Vers une précarisation du statut des militaires belges?

Parmi les nouvelles mesures qui pourraient contribuer à précariser le statut des militaires belges, citons la potentielle suppression des pensions pour inaptitude physique. ©BELGA

De récentes tendances laissent entrevoir que le risque de précarisation du statut des militaires est bien réel. Il n’est cependant pas en adéquation avec les risques potentiels et parfois quotidiens que les militaires encourent.

Par Stéphanie Heng
Politologue et experte en communication

Dans un de mes articles publiés l’année dernière ("Vers une précarisation du statut militaire en Belgique?", L’Echo du 13 décembre 2017), je mettais déjà en exergue divers développements et aménagements laissant craindre l’évolution vers une certaine précarisation du statut de militaire en Belgique: tests sportifs obligatoires jusqu’à cinq ans de la pension, révocation du statut de carrière pour des motifs potentiellement contestables, projet de réforme des retraites des militaires. Si, sur ce dernier point, il n’y a actuellement pas de développement, d’autres tendances récentes laissent entrevoir que ce risque d’une forme de précarisation du statut des militaires est bien réel. Il n’est cependant pas en adéquation avec les risques potentiels et parfois quotidiens qu’ils encourent.

Une certaine prudence doit être apportée dans le traitement du statut des militaires.
Stéphanie Heng

La spécificité militaire

Comme je l’écrivais déjà dans l'article précité, une certaine prudence doit être apportée dans le traitement du statut des militaires. Ils ne sont pas des fonctionnaires comme les autres. L’engagement et le potentiel sacrifice consentis par les femmes et les hommes qui s’engagent dans le métier des armes sont "hors normes": pour la mission, ils doivent être prêts à aller jusqu’au sacrifice suprême.

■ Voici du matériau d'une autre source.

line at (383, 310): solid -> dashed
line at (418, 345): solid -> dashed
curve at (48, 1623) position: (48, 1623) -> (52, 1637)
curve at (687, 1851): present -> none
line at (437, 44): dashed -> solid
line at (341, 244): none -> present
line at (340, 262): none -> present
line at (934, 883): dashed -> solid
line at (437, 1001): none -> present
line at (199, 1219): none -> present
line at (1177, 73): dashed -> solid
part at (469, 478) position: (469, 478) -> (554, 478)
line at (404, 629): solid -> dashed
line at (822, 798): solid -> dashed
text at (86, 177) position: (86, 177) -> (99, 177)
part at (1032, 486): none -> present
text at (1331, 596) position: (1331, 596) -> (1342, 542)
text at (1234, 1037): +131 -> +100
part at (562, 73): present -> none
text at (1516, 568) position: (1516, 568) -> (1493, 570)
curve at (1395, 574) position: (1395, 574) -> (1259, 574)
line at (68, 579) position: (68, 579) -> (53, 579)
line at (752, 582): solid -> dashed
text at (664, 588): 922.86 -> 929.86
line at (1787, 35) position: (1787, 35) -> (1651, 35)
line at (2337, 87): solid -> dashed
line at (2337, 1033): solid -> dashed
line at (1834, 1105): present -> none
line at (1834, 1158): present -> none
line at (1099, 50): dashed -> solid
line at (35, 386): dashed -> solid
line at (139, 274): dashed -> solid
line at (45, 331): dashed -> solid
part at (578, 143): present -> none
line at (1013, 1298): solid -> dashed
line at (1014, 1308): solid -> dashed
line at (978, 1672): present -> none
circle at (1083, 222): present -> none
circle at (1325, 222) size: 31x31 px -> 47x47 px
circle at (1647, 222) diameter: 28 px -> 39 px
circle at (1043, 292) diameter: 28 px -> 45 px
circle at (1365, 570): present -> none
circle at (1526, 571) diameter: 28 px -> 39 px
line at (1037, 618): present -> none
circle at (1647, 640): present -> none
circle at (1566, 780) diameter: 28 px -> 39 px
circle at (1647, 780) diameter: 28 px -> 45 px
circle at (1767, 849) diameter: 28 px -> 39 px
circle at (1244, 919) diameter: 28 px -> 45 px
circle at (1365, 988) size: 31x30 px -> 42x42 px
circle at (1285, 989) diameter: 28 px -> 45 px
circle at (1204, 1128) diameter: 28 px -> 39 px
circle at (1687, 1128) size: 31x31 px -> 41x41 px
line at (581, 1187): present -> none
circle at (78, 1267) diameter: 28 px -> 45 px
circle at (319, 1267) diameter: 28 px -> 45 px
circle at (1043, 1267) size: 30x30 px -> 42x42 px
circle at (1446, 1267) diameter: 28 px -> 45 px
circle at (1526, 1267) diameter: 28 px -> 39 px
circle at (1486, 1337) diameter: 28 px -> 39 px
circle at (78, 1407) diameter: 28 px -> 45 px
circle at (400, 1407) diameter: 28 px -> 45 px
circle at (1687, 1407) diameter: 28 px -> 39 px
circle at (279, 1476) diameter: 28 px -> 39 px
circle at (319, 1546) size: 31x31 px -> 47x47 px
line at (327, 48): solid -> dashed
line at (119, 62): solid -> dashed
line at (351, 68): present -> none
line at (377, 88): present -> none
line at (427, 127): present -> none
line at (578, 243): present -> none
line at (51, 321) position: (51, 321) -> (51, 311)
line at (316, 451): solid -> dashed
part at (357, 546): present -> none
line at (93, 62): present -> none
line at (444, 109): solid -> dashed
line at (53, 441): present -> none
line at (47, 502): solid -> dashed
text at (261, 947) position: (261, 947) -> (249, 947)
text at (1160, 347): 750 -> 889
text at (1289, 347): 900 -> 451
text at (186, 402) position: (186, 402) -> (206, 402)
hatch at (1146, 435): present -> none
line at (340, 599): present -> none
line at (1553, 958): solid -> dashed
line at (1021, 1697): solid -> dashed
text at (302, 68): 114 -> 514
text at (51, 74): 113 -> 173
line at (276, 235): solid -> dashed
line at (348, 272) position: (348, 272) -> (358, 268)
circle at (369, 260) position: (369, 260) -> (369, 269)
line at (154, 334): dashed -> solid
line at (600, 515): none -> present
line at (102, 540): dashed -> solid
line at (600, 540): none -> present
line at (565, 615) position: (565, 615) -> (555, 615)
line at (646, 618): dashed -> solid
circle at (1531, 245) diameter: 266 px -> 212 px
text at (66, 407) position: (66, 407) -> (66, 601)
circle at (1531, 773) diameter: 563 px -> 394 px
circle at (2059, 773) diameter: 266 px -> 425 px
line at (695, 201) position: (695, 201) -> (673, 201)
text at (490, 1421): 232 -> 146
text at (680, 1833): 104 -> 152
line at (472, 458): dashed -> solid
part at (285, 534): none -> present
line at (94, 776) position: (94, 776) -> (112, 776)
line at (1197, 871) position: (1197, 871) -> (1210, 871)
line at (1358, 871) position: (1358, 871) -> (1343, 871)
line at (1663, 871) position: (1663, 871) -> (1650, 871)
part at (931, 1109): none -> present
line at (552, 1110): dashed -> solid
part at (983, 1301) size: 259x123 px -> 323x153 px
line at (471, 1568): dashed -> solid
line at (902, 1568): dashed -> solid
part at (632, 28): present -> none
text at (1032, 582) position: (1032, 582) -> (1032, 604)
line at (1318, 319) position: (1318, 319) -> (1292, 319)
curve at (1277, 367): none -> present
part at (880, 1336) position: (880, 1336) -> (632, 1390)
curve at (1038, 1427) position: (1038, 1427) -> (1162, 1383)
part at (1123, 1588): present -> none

Nouvelles mesures de réductions budgétaires

Parmi les nouvelles mesures qui pourraient contribuer à précariser le statut des militaires belges, citons la potentielle suppression des pensions pour inaptitude physique. Il y a aussi la possible diminution des traitements à partir du 31e jour de maladie: un militaire pourrait, dans certains cas, perdre jusqu’à 40% de son traitement à partir du 31e jour d’absence pour motif de santé.

Ce type de mesure, si les décisions du gouvernement sont confirmées, impliquerait des complications juridiques.
Stéphanie Heng

Même si l’ancien ministre de la Défense Steven Vandeput (N-VA) a argumenté que l’absence liée aux accidents de service, aux maladies professionnelles voire aux maladies longues et/ou lourdes ne serait pas concernée par cette décision de principe, soit les procédures actuelles ne permettent pas de caractériser l’absence dans un délai suffisamment court, soit la liste des maladies n’existe tout simplement pas et risquerait de générer un important débat avec le monde médical.

De plus, ce type de mesure, si les décisions du gouvernement sont confirmées, impliquerait des complications juridiques. Les militaires bénéficient en effet d’un système bien distinct des autres fonctionnaires, avec, d’une part, l’existence d’une Commission militaire d’aptitude et de réforme (CMAR) et, d’autre part, la possibilité d’une pension pour inaptitude médicale. Alors que cette commission démontre une certaine efficacité de reclassement du militaire au sein de la Défense, et que la pension pour inaptitude médicale ne concerne qu’un nombre relativement faible de militaires, un démantèlement partiel de certaines pièces du puzzle pourrait entraîner des remises en question et des conséquences non négligeables.

Un argument principal utilisé par le gouvernement vise une harmonisation de certains éléments constitutifs des statuts dans la fonction publique avec le secteur privé.
Stéphanie Heng

Une harmonisation aveugle?

Un argument principal utilisé par le gouvernement vise une harmonisation de certains éléments constitutifs des statuts dans la fonction publique avec le secteur privé. La question des pensions en est un exemple. Or, comme nous le savons, le métier de militaire est un métier très spécifique, avec un statut à part et lié à des besoins opérationnels réels.

Si certaines de ces décisions ne sont à ce stade pas traduites en textes publiés au Moniteur belge, force est de constater d’ores et déjà des conséquences, des questionnements au sein de l’armée. En outre, une précarisation viendrait contrarier de nouvelles vocations. Les syndicats comme le SLFP Défense se battent contre ces risques.